33 495 Financiële positie van publiek bekostigde onderwijsinstellingen

Nr. 11 VERSLAG VAN EEN SCHRIFTELIJK OVERLEG

Vastgesteld 8 mei 2013

Binnen de vaste commissie voor Onderwijs, Cultuur en Wetenschap hebben de leden van de PvdA-fractie de behoefte om vragen en opmerkingen voor te leggen over de brief van de minister van Onderwijs, Cultuur en Wetenschap van 27 februari 2013 inzake de ontvlechtingsprocedure bij het ROC Zadkine (Kamerstuk 33 495, nr. 7). De overige fracties hebben kennisgenomen van de brief, maar zien geen aanleiding tot verdere vragen of opmerkingen. Bij brief van 8 mei 2013 heeft minister deze beantwoord. Vragen en antwoorden zijn hierna afgedrukt.

De voorzitter van de commissie, Wolbert

Adjunct-griffier van de commissie, Boeve

I. Vragen en opmerkingen uit de fracties

De leden van de PvdA-fractie hebben met enige zorg kennisgenomen van de onderhavige brief. In het algemeen zijn deze leden van oordeel dat de rechtvaardiging van alle aandacht voor de structuur en organisatie van het middelbaar beroepsonderwijs (mbo) staat of valt met het belang van de mbo’er en de kennis, het inzicht en de vaardigheden die hij of zij moet verwerven voor een goed functioneren op de arbeidsmarkt en in de samenleving. Kan de minister de vrees wegnemen dat de komende tijd zowel bij ROC Zadkine als bij ROC Albeda vooral alle aandacht zal gaan naar de gewenste organisatiestructuur, financiële haalbaarheidsonderzoeken en juridisch-bestuurlijke constructies? De gewenste organisatiestructuur voor beide ROC’s mag immers geen excuus vormen om daar de focus op vakmanschap naar de achtergrond te verschuiven, stellen deze leden. Kan de minister de leden verzekeren dat het belang van de jongere die onderwijs volgt hiermee is gediend, zo vragen zij vervolgens.

Op zich zijn de leden van deze fractie voorstander van de menselijke maat in het mbo, maar nu de ontvlechtingsprocedure een grote bestuurlijke operatie met fusie- en defusieprocessen lijkt te worden, vrezen zij dat de uiteindelijk beoogde ontvlechting wel eens van een stip aan de horizon kan verworden tot een fata morgana ver achter de horizon. Hoe kijkt de minister hier tegenaan, vragen de leden. Ook vernemen zij graag welke machtsmiddelen de minister ter beschikking staan als onverhoopt mocht blijken dat na het proces van fusie juist de eigenlijke ontvlechting op de lange baan schuift.

II. Reactie van de minister

De kwaliteit van het onderwijs en de continuïteit daarin op middellange en lange termijn staan voor mij voorop. Ik wil de resultaten van het nog lopende haalbaarheidsonderzoek afwachten en vervolgens goed kunnen beoordelen. Niet alleen vanuit het oogpunt van kwaliteit en de continuïteit daarin, maar ook met het oog op het mogelijke effect op het stelsel als geheel. Dat vraagt om een open en zeer zorgvuldige afweging. Uw Kamer zal ik zo spoedig mogelijk, doch uiterlijk nog voor het zomerreces informeren.
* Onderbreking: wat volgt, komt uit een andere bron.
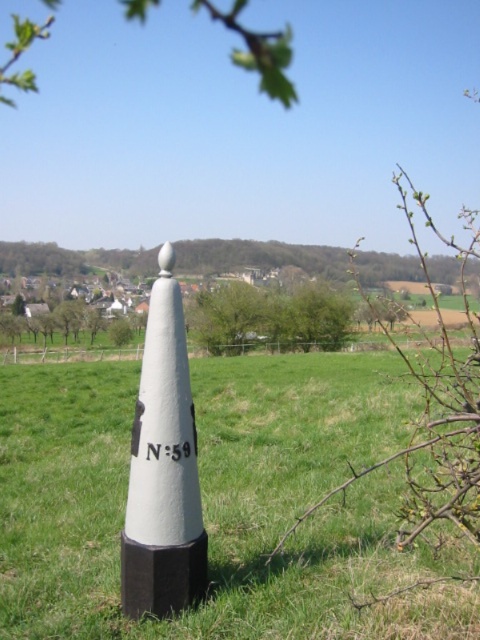
Does white painted concrete cone at center appear on the right side of green leafy branch at upper center?

Yes, white painted concrete cone at center is to the right of green leafy branch at upper center.

Does point (145, 340) lie in front of point (225, 26)?

Yes.

At what (x,y) coordinates should I click in order to perform the action: click on white painted concrete cone at center. Please return your answer as a coordinate pair (x, y). This screenshot has height=640, width=480. Looking at the image, I should click on (163, 468).

Is white matte cone at center bigger than white painted concrete cone at center?

Yes.

What are the coordinates of `white matte cone at center` in the screenshot? It's located at (222, 502).

Who is positioned more to the right, white matte cone at center or green leafy branch at upper center?

white matte cone at center

Can you confirm if white matte cone at center is smaller than green leafy branch at upper center?

→ Yes, white matte cone at center is smaller than green leafy branch at upper center.

I want to click on white matte cone at center, so click(x=222, y=502).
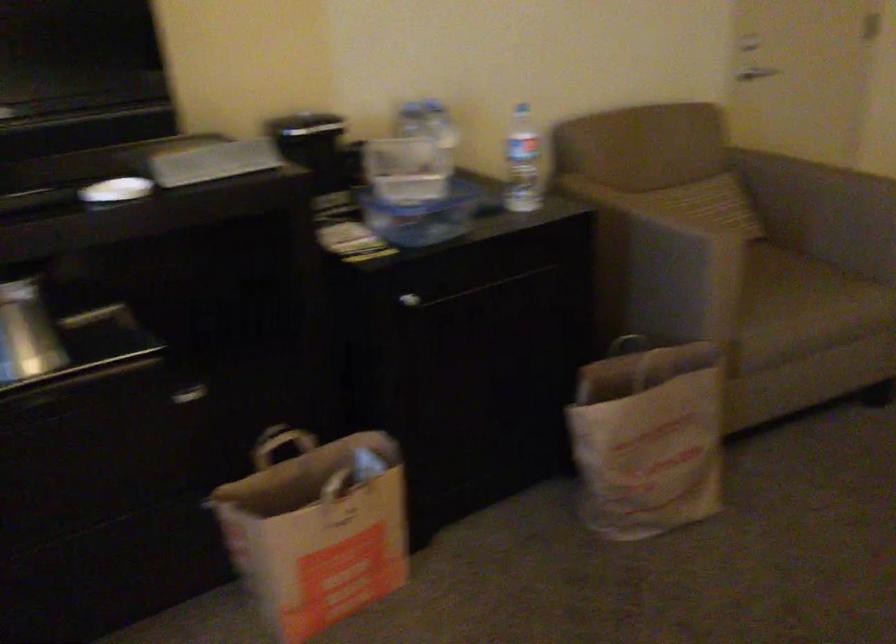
Uiteraard is dat afhankelijk van tijdige oplevering van de resultaten van het haalbaarheidsonderzoek. De betrokken Rotterdamse roc’s zijn nu aan zet. Ik weet dat zij een zeer zorgvuldige afweging zullen maken. Nog deze maand breng ik de betrokken instellingen een werkbezoek en dan zal ik mij goed door hen laten informeren. Die gelegenheid zal ik aangrijpen om ook de zorg van uw Kamer onder de aandacht te brengen.